# Anyone know any good beetle sites with pics ?



## Jeanin (Nov 4, 2006)

Hi

I have a tarantula in a 20 gallon long tank (redleg 2 yrs old) and was interested in setting up another 20 long for a pair of beetles .

I have sadly seen some very nice ones dried up for sale as ornaments in Asia . I would like to have a live pair but not sure what type.

Anyone know of any sites ?

Pet Store I go to can get whats available or online dealers are great once I know what I want .

Also any input for first time Beetles (which are best) is great help .

Thanks

Jeanin


----------



## yen_saw (Nov 6, 2006)

This is a good site for beginners on breeding beetles.

http://www.naturalworlds.org/scarabaeidae/..._breeding_1.htm

Or the general site which shows pic of many different beetles. Just browse around the site.

http://www.naturalworlds.org/scarabaeidae/index.htm


----------



## Jeanin (Nov 6, 2006)

GREAT . thats exactly what I was looking for . Is it your site ?


----------



## yen_saw (Nov 6, 2006)

Nope. I only collect dried specimen not breeding them anymore.


----------



## Jeanin (Nov 6, 2006)

Oh I was recently in Malaysia with my dad he goes there once a yr for business and saw dried specimens .

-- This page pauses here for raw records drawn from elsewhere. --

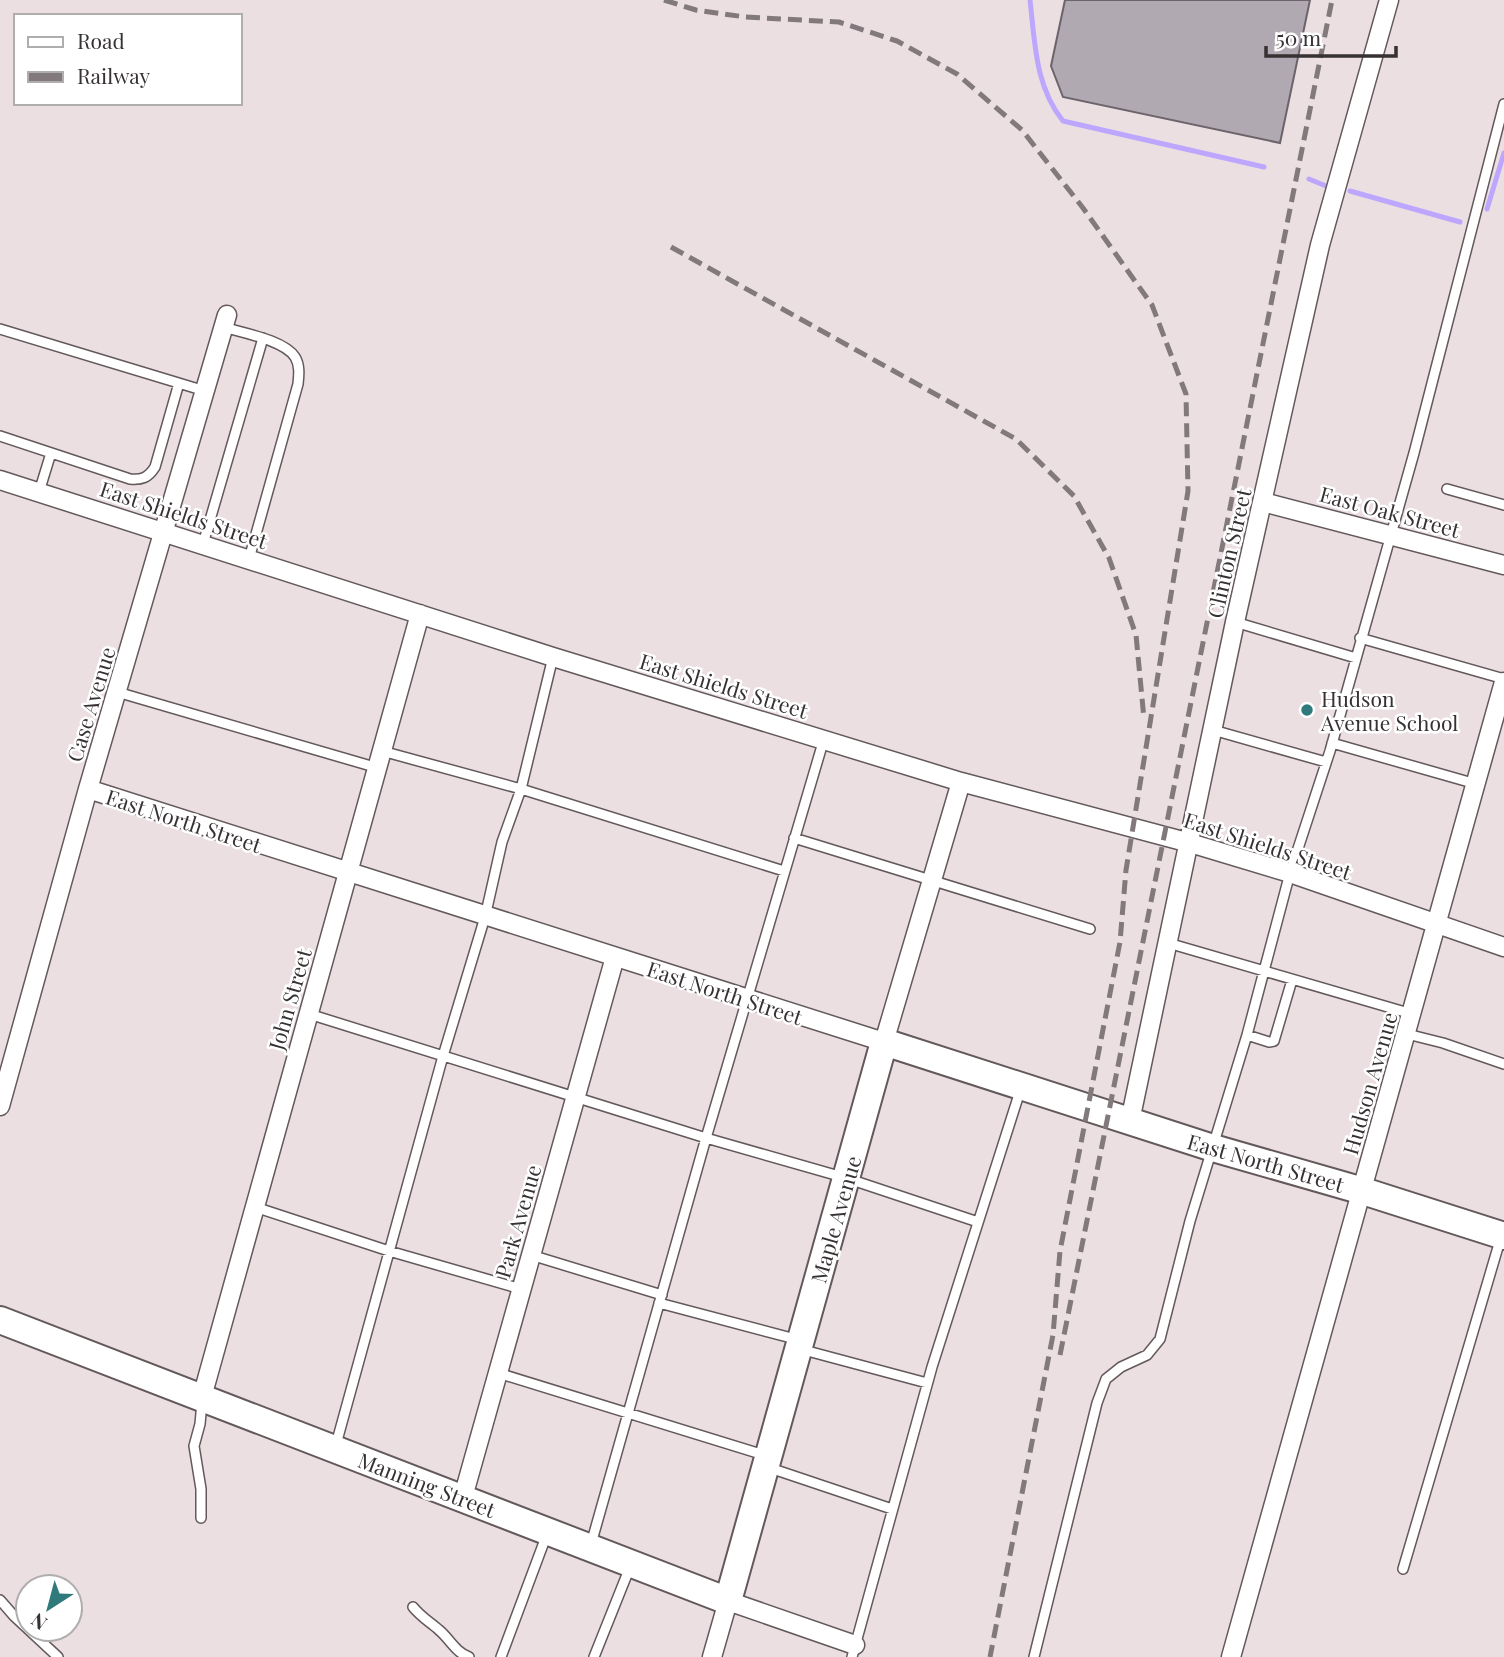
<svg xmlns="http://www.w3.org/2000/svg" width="1504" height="1657" font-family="'Playfair Display',serif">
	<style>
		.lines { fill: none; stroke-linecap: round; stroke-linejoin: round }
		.stream { stroke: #bda6fd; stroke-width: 5 }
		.building { fill: #b1a9b1; stroke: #6b646b; stroke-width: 2 }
		.lane-casing { stroke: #63595b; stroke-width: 12 }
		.street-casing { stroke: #63595b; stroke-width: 21 }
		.secondary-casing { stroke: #63595b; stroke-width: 30 }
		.lane { stroke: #fff; stroke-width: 9 }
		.street { stroke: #fff; stroke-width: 18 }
		.secondary { stroke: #fff; stroke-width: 26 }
		.rail { stroke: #81797b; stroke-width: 5; stroke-dasharray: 14 7; stroke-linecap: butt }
		.poi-dot { fill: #307a7b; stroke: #fff; stroke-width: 2.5 }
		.labels { text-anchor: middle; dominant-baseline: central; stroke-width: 5; stroke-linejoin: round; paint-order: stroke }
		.street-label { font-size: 21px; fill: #363132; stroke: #fff }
		.poi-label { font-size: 21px; fill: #363132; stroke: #fff; text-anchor: start }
	</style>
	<rect width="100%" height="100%" fill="#ebdfe2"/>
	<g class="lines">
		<path class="stream" d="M1030,0c5,43 5,86 33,121l201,46
			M1309,179l17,7
			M1350,191l110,31
			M1487,209l17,-56"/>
	</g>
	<path class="building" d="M1065,0h245l-30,143 -217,-46 -12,-31z"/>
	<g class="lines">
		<defs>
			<path id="lane" d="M223,327c20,6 61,13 72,30 5,8 4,18 3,27l-49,175
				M0,329l205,62
				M0,436l130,43c12,1 18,-1 25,-12l24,-84
				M1447,489l57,16
				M39,492l12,-39
				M203,544l60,-206
				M1235,622l121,36
				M1360,638l144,41
				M117,692l261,76
				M1213,730l113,32
				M1332,743l144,41
				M382,751l139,38 263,82
				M794,838l296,91
				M1168,943l244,71
				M309,1014l397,124 140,40 132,44
				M1407,1034l36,9 61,21
				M1247,1035l22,7 5,-1 18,-61
				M255,1207l134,44 132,38
				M531,1255l131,40
				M659,1303l140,37
				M800,1349l127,34
				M498,1373l269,83
				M335,1448l108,-392 42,-139 17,-75 19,-53 32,-132
				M767,1467l125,42
				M201,1518v-29l-7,-43 6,-22 2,-22
				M591,1544l115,-406 118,-399
				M1403,1569l98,-332
				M0,1600l14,16 44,41
				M413,1607c8,10 17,15 26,23 11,9 16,22 30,27
				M501,1657l46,-123
				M594,1657l36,-90
				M852,1657l80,-290 89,-279
				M1034,1657l63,-254 9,-24 15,-12 26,-12 13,-16 30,-118 57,-186 43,-162 40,-122 84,-298 90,-349"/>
			<path id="street" d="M0,480l553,177 408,125 229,61 100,30 214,74
				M1263,502l241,63
				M88,789l796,253 77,-260
				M0,1106l88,-317 139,-474
				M1130,1121l105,-499 85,-377 69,-245
				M202,1397l218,-783
				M463,1497l152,-540
				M712,1657l16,-56 127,44
				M1231,1657l273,-975"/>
			<path id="secondary" d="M0,1320l728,281 156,-559 329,106 150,43 141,45"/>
		</defs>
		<use href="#lane" class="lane-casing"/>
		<use href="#street" class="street-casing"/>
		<use href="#secondary" class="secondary-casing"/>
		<use href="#lane" class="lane"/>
		<use href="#street" class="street"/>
		<use href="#secondary" class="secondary"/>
		<path class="rail" d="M664,0l32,10 49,7 94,5 58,19 60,33 65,56 61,78 69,97 34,89 2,97 -62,379 -6,72 -60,309 -7,84 -63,322
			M671,247l345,192 58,57 35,62 27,77 8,84
			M1060,1355l272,-1355"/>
	</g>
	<circle class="poi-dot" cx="1307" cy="710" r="7"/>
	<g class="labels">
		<g class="street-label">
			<text transform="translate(1390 511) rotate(15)">East Oak Street</text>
			<text transform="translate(184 514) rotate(18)">East Shields Street</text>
			<text transform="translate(1228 553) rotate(-77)">Clinton Street</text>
			<text transform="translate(724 685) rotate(17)">East Shields Street</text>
			<text transform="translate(90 704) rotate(-73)">Case Avenue</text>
			<text transform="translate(184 820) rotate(18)">East North Street</text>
			<text transform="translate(1268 845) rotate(18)">East Shields Street</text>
			<text transform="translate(725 992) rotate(18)">East North Street</text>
			<text transform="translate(289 999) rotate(-74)">John Street</text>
			<text transform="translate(1369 1083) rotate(-74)">Hudson Avenue</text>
			<text transform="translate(1266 1162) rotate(16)">East North Street</text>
			<text transform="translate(835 1219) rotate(-74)">Maple Avenue</text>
			<text transform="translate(517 1221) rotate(-74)">Park Avenue</text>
			<text transform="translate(427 1484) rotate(21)">Manning Street</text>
		</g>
		<g class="poi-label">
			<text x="1321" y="698">Hudson<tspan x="1321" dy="24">Avenue School</tspan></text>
		</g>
	</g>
	<rect x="14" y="14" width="228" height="91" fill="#ffffff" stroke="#afadad" stroke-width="2"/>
	<rect x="28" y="37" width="35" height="10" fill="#ffffff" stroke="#afadad" stroke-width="2"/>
	<text x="77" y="49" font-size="21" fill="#363132">Road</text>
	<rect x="28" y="72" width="35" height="10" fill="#81797b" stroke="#afadad" stroke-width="2"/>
	<text x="77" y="84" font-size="21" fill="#363132">Railway</text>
	<g transform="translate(49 1608) rotate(216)"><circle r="33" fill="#ffffff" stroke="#afadad" stroke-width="2"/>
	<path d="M0-5L12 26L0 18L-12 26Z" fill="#307a7b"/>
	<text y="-10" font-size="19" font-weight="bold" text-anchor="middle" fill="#363132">N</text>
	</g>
	<path d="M1266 46v10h130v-10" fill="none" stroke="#363132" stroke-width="3.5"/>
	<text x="1276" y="46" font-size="21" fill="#363132" stroke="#ffffff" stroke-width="5" paint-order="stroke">50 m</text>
</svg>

They also sell lots inverts in the market but you cant bring them back due to customs before 9/11 you could as no one checked .

Either way again thanks for the site (links on it great to)


----------



## AFK (Nov 6, 2006)

there's this site too, but i'm not sure if they also do live specimens:

http://www.coleoptera-xxl.de


----------



## Jeanin (Nov 6, 2006)

Thanks alot the live sale larvae section is great .thanks


----------